Per quanto riguarda i difensori è stata acquisita con l’accordo delle parti la nota della Divisione Investigativa Antimafia a firma Micalizio con riferimento alla Falange Armata, la sigla terroristica spuntata durante la crisi del ’92-94 successiva  alle due  stragi di Palermo e alle successive del ’93 a Roma, Firenze e Milano, cioè nel resto del Paese.  Le richieste da parte della difesa sono state accolte soltanto in parte. Il pubblico ministero Vittorio Teresi ha preso la parola anticipando che, da parte dell’accusa, non ci saranno variazioni rispetto a quanto è già stato discusso in precedenza: “Mannino – aveva già detto il rappresentante del l’accusa – si inserisce come ispiratore di atteggiamento  nella violenza e minaccia Cosa Nostra  per deviare le attività nei pubblici poteri.

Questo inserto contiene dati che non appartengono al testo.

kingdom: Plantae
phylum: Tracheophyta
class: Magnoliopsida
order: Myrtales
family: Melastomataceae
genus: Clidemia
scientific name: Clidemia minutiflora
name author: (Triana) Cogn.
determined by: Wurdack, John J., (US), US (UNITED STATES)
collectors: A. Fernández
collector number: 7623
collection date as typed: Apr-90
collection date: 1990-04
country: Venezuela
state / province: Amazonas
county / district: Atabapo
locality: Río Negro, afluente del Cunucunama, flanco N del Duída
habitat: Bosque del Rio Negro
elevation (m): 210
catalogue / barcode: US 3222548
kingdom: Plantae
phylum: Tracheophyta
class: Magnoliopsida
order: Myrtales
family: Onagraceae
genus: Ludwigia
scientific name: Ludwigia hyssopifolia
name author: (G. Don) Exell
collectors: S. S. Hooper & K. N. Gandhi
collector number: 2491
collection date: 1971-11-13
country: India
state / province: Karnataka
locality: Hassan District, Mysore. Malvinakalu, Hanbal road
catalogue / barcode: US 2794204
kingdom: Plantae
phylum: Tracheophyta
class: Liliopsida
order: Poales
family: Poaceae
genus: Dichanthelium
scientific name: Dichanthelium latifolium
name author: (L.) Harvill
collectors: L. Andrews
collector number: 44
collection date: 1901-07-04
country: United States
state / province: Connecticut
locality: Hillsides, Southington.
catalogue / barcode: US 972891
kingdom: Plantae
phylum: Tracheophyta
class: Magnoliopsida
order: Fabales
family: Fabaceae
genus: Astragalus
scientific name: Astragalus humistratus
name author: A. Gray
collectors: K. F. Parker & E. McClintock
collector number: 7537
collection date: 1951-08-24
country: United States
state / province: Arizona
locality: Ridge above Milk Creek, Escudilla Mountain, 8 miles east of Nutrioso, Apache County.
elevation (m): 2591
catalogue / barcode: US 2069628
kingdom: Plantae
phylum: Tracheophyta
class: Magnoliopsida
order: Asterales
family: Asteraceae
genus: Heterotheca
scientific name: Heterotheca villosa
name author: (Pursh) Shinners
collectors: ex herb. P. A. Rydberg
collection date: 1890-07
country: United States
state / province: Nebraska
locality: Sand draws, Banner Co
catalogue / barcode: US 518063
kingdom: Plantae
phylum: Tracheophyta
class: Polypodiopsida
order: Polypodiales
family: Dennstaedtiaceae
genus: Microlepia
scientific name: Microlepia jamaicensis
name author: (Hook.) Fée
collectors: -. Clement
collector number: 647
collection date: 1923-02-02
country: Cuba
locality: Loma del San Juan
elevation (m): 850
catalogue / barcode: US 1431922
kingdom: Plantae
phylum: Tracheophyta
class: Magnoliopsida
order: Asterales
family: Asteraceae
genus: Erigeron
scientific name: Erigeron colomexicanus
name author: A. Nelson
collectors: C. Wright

Riteniamo di aver provato violenza e minaccia di Cosa Nostra per deviare le attività nei pubblici poteri. Riteniamo di aver provato con la lettura di atti complessi di questo processo e sono certo che non ci sono dubbi sulla piena e comprovata colpevolezza  dell’imputato per cui chiediamo che venga affermata una condanna di anni 13 e 6 mesi di reclusione che ridotta diventa anni 9 di reclusione e pene accessorie previste dalla legge.  Secondo i pubblici ministeri non ci sarebbero dubbi sulla comprovata responsabilità dell’imputato: “Mannino sarebbe “istigatore e ispiratore principale del contatto tra Mori e De Donno e Cosa Nostra perché si riuscisse ad evitare in qualche modo che la mafia lo ammazzasse.”

Ma questo non è stato ” l’unico fine di Mannino”. Secondo Teresi l’ex ministro ” rafforza con questo la determinazione di Mori, De Donno e Subranni a parlare con Riina.” La lunga autodifesa di Mannino che si dilunga sul “Corvo 1” e sul “Corvo 2”- secondo i rappresentanti dell’accusa-non è in grado mettere in discussione la tesi sul ruolo esercitato dall’ex ministro di ispiratore “di atteggiamento nella violenza di Cosa Nostra per deviare l’azione delle pubbliche istituzioni” e di qui l’ipotesi di decisione finale prevista dal dottor Teresi.  A una simile decisione si arriverebbe dopo più di vent’anni dall’accaduto e dopo che altri politici sono stati investiti di pesanti responsabilità per quello che è accaduto nel tragico biennio del ’92-94 dopo l’attacco frontale che Cosa Nostra tentò di portare ai massimi vertici del potere politico nel nostro Paese.